Because configuration decryption usually happens during startup and unique salts can be cached after the first derivation, a higher iteration count is more practical here than it is for per-request API-key validation. A reasonable target for the future versioned format is a measured startup cost, for example 100 ms to 200 ms per unique salt on supported deployment hardware. The exact iteration count should be selected from benchmark data rather than copied directly from password-storage guidance.
Rollout Plan
- Update
light-4jAESSaltDecryptorto read both three-part CBC and four-part GCM formats. - Add regression tests for both formats with known ciphertext fixtures.
- Release the compatible
light-4jdecryptor. - Keep
light-encryptorgenerating only four-part GCM values. - Log a throttled warning whenever the legacy three-part CBC path is used.
- Gradually regenerate old three-part values with the new
light-encryptorwhen configuration files are touched. - Add a scanner or CI check that can report remaining three-part
CRYPTvalues, but do not fail builds until downstream repositories have migrated. - Add a command-line migration utility that can rewrite legacy values after decrypting them with the configured master password.

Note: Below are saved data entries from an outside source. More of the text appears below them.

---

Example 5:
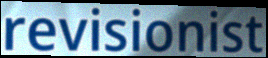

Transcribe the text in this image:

revisionist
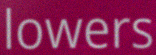
lowers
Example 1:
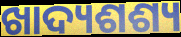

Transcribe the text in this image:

ଖାଦ୍ୟଶଶ୍ୟ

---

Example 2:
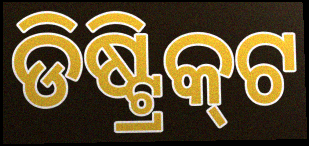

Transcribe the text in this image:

ଡିଷ୍ଟ୍ରିକ୍‌ଟ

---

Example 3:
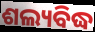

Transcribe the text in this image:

ଶଲ୍ୟବିଦ୍ଧ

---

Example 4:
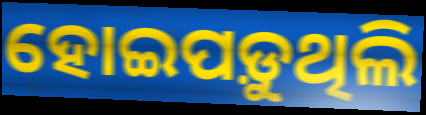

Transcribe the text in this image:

ହୋଇପଡ଼ୁଥିଲି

- Design and implement a separate versioned format before increasing the KDF
iteration count for
CRYPTvalues.
Test Plan
Add focused tests in decryptor:
- decrypts a known legacy
CRYPT:salt:hashvalue to the expected plaintext - decrypts a known current
CRYPT:salt:iv:hashvalue to the expected plaintext - rejects malformed values with fewer than three parts
- rejects malformed values with more than four parts
- rejects empty salt, IV, or ciphertext fields
- verifies
AutoAESSaltDecryptorandManualAESSaltDecryptorinherit the same compatibility behavior
Add config-loading coverage:
- one YAML fixture with a legacy three-part value
- one YAML fixture with a four-part value
- one JSON-style config fixture if the existing config tests cover encrypted values in JSON strings
Add migration checks:
rg -n "CRYPT:[^:[:space:]]+:[^:[:space:]]+(\\s|$)" .

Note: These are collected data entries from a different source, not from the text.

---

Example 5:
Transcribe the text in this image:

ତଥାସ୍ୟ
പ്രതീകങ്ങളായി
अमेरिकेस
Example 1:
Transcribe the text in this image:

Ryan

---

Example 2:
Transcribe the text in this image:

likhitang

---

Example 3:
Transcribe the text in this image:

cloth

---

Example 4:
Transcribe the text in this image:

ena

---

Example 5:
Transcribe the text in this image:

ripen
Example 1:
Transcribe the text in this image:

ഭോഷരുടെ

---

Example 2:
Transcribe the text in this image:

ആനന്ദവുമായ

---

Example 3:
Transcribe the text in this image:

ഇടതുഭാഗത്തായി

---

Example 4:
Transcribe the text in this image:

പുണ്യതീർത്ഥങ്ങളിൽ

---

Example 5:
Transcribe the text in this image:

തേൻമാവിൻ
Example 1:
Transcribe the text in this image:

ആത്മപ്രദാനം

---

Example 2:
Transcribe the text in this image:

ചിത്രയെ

This reports likely legacy three-part values. Each match should be reviewed before replacement because grep is only a locator, not a parser.
Operational Notes
Services should be upgraded to a compatible light-4j decryptor before new
four-part encrypted values are deployed to their configuration. Older runtimes
that only support the three-part CBC format cannot decrypt values generated by
the current light-encryptor.
The compatibility decryptor should log enough detail to identify a format problem, but it must not log plaintext secrets, derived keys, ciphertext bytes, or the master password.
Open Questions
- What package should own the migration utility:
light-encryptor,light-4j, or a small standalone migration artifact? - What benchmark baseline should define the future
CRYPT2KDF cost across container, VM, and local developer environments? - Which
HashUtilcallers can safely persist upgraded hashes afterneedsRehash(...)returns true?